#### Input records
==============================

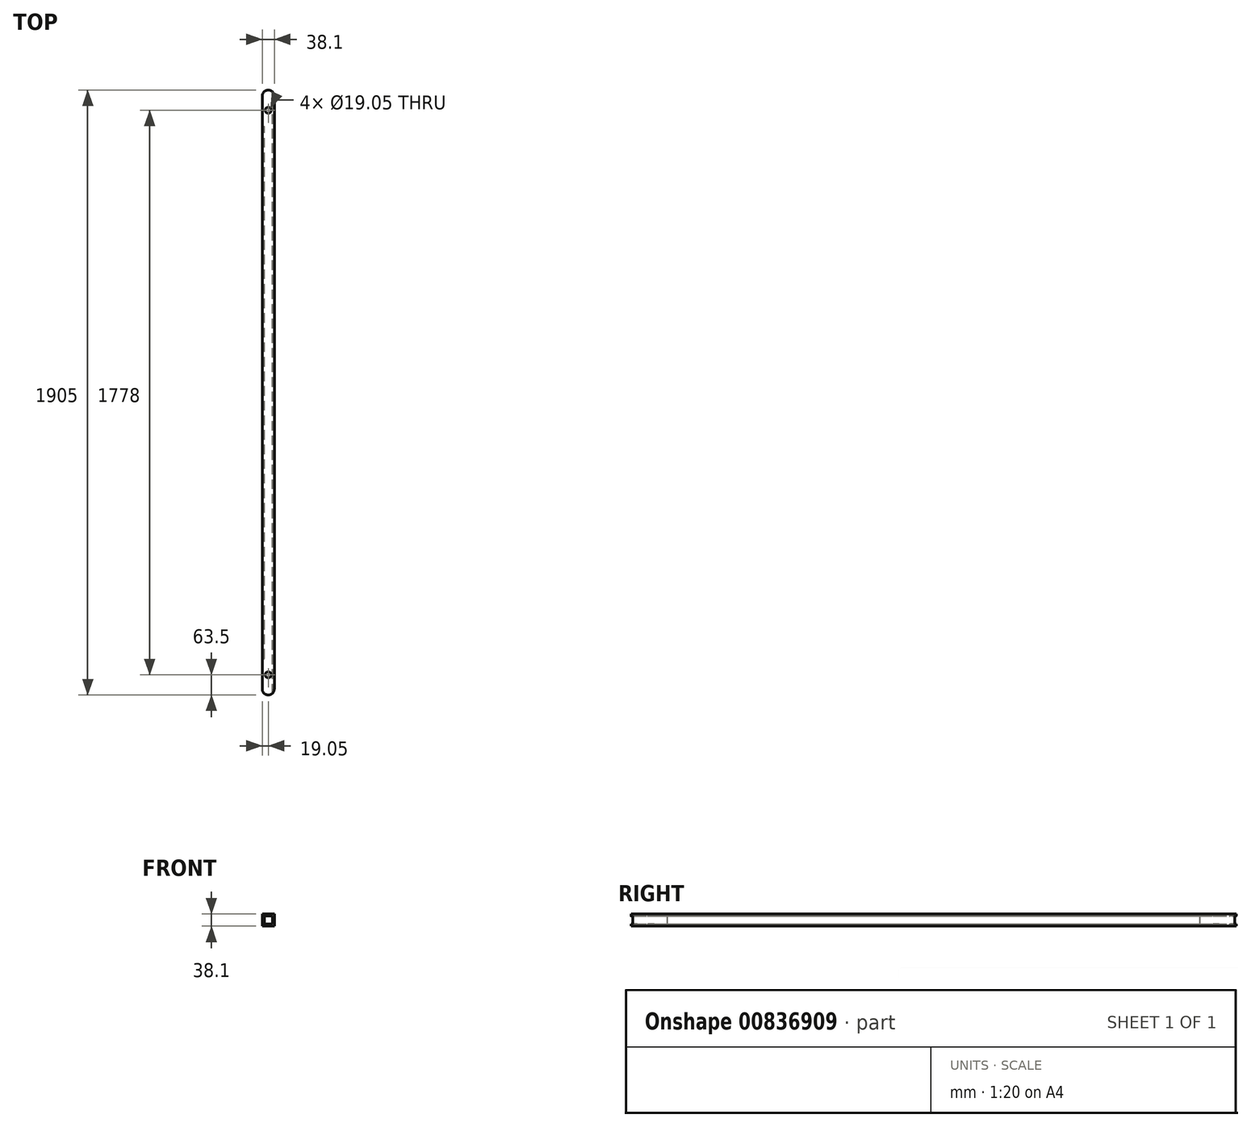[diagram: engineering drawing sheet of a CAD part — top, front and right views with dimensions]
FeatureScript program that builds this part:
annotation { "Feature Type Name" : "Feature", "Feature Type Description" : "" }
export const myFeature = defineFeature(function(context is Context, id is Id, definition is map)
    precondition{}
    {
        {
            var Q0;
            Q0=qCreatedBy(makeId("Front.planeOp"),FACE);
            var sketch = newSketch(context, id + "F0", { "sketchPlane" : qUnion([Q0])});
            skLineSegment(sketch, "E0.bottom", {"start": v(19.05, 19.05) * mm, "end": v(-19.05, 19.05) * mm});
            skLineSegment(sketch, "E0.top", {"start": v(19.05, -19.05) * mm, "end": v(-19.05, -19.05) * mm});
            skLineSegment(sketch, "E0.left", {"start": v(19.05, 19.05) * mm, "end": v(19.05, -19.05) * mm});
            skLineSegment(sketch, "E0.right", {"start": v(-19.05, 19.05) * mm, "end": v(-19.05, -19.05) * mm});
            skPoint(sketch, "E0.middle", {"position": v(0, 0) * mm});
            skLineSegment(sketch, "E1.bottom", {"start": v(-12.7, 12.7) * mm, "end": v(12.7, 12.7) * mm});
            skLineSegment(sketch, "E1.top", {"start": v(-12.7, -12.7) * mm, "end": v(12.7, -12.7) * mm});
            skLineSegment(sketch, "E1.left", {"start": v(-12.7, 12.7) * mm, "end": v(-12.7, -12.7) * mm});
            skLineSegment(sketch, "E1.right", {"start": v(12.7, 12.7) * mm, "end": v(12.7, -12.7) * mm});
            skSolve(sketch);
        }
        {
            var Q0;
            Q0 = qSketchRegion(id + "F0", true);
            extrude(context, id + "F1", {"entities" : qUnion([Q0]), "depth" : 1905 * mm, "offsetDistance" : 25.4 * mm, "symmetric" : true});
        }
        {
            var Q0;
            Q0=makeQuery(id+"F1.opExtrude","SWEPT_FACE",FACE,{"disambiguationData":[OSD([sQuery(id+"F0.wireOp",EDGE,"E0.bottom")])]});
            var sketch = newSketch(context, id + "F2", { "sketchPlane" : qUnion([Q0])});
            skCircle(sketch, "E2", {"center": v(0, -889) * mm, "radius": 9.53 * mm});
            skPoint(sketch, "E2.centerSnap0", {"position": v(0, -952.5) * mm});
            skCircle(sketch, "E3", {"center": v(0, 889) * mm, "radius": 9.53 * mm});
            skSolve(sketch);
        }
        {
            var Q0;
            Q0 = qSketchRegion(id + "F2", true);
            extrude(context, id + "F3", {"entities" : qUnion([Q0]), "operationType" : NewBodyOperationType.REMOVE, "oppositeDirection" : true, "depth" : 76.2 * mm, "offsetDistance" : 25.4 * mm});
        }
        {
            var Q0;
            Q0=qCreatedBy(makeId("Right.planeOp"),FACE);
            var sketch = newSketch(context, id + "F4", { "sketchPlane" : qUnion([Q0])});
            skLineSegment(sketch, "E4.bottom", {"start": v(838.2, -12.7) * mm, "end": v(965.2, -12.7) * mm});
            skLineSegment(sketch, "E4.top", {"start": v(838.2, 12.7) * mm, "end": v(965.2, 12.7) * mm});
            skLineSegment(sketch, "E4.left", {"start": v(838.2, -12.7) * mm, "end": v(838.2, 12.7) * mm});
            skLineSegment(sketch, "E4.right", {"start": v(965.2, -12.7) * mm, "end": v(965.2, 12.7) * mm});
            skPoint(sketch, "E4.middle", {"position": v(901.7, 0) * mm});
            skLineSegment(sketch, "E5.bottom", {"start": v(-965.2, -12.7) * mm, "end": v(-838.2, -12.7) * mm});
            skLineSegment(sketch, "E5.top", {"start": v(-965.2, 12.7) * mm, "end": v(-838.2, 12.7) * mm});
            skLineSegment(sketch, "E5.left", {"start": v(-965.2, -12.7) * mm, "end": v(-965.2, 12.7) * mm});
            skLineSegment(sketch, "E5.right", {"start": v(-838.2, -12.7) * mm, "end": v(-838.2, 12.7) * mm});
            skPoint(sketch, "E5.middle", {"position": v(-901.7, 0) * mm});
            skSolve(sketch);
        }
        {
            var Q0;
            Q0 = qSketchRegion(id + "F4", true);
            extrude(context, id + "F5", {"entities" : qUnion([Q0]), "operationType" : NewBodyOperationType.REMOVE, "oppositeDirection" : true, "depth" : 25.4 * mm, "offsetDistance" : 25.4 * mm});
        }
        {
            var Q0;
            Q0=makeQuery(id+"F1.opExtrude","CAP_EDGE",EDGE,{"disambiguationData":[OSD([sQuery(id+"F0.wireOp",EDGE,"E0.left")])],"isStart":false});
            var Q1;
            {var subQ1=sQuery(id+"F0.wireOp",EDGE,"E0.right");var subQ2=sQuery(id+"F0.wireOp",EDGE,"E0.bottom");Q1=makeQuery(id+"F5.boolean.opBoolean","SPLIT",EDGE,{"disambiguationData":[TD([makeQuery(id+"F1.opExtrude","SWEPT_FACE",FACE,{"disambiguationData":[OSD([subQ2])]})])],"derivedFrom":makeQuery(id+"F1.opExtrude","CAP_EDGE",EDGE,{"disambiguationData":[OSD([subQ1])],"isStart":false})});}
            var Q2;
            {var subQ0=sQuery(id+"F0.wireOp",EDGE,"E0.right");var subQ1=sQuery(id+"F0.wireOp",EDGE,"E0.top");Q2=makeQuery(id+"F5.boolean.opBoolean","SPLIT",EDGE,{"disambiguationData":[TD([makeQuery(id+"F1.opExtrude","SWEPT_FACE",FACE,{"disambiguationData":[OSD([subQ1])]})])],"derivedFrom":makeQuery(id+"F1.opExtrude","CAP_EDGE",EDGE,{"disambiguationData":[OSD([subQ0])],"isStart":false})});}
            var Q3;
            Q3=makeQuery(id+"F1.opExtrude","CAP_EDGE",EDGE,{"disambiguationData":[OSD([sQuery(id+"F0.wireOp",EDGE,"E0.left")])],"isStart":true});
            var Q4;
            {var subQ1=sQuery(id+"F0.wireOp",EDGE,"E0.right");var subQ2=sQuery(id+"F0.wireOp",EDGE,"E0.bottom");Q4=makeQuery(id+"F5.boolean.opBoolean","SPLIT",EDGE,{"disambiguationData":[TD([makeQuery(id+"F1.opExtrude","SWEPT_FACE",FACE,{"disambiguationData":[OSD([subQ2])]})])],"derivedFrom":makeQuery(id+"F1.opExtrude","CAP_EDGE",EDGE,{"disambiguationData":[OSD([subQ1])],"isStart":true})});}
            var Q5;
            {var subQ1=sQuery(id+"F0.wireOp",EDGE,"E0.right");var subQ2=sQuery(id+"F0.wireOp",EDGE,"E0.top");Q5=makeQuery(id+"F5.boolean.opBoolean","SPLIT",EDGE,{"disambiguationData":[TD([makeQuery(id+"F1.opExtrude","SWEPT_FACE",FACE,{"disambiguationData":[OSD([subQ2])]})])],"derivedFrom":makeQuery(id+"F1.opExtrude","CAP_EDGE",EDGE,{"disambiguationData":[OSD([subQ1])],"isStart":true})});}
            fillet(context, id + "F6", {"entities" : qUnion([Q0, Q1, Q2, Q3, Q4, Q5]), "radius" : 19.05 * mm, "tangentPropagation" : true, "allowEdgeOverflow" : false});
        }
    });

==============================

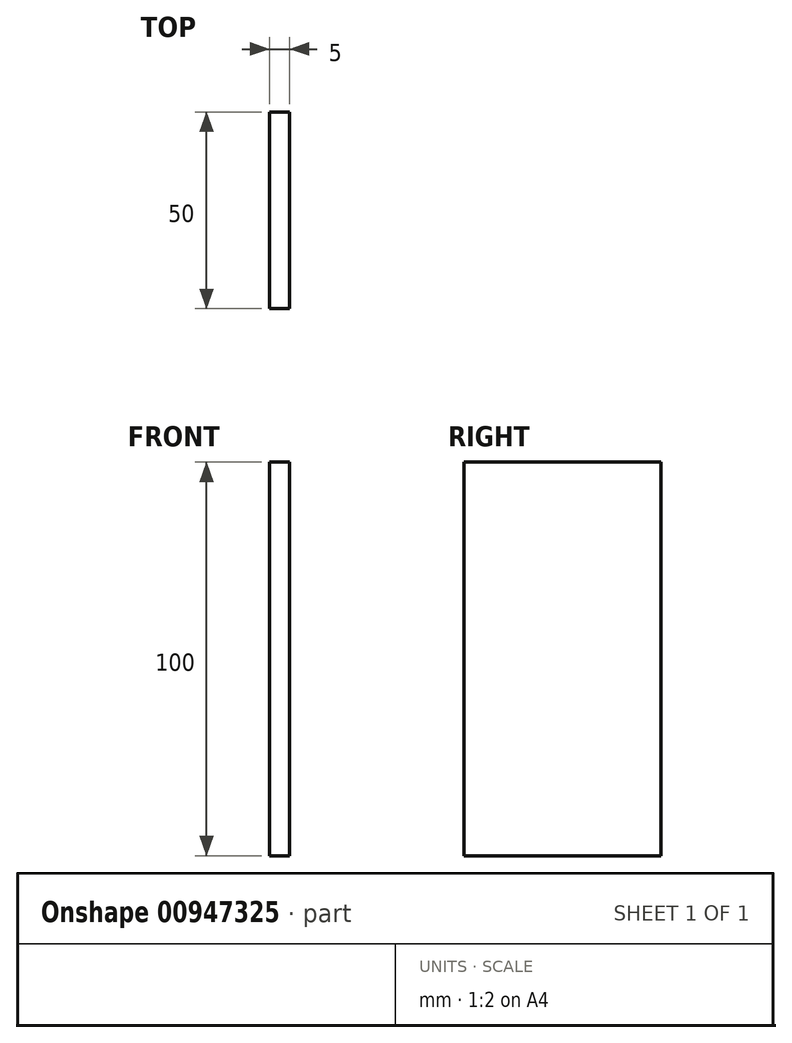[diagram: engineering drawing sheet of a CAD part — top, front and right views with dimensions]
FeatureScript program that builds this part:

==============================

#### What you should do
From the lines above, copy every line that contains the string "skPoint". Case counts.

#### Solution to the exercise
            skPoint(sketch, "E0.middle", {"position": v(0, 0) * mm});
            skPoint(sketch, "E2.centerSnap0", {"position": v(0, -952.5) * mm});
            skPoint(sketch, "E4.middle", {"position": v(901.7, 0) * mm});
            skPoint(sketch, "E5.middle", {"position": v(-901.7, 0) * mm});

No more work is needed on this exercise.